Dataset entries
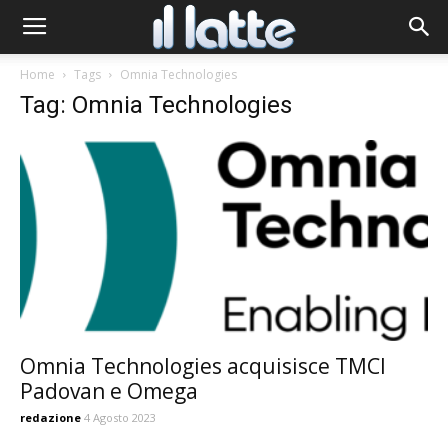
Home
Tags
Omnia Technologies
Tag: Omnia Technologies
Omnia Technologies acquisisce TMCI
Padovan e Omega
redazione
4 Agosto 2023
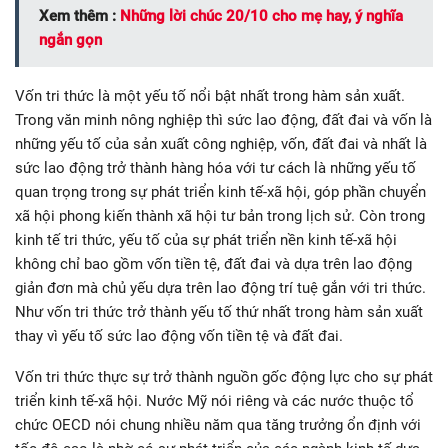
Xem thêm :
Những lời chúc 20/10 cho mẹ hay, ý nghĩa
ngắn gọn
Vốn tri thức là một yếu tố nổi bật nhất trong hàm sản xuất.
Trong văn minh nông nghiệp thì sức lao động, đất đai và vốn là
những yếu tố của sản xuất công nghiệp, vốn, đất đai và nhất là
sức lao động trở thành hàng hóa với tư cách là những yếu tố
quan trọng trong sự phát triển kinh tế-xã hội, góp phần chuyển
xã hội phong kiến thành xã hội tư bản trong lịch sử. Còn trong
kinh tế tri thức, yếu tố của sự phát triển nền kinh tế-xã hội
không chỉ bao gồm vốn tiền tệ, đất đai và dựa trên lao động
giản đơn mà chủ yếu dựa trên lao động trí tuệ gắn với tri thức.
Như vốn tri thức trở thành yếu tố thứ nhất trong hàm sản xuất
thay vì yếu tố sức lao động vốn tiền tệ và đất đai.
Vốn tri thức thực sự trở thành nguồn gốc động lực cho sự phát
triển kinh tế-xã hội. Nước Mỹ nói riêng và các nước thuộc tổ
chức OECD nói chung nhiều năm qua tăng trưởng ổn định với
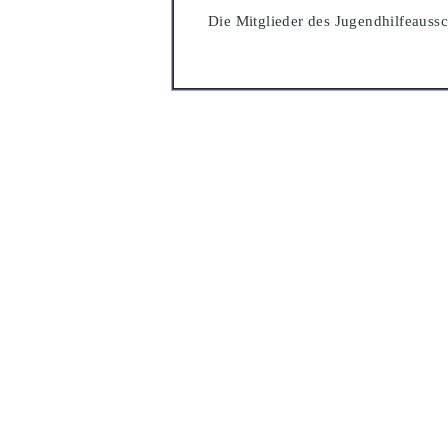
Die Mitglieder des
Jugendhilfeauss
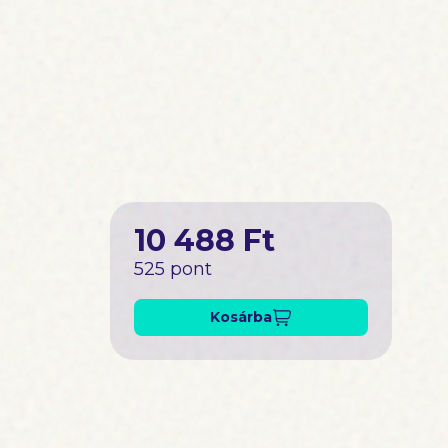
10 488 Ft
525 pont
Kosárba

■ **What needs to be done**
The answer must be a single number: the count of lines in the data that include the word "tiền".

■ **Written answer**
2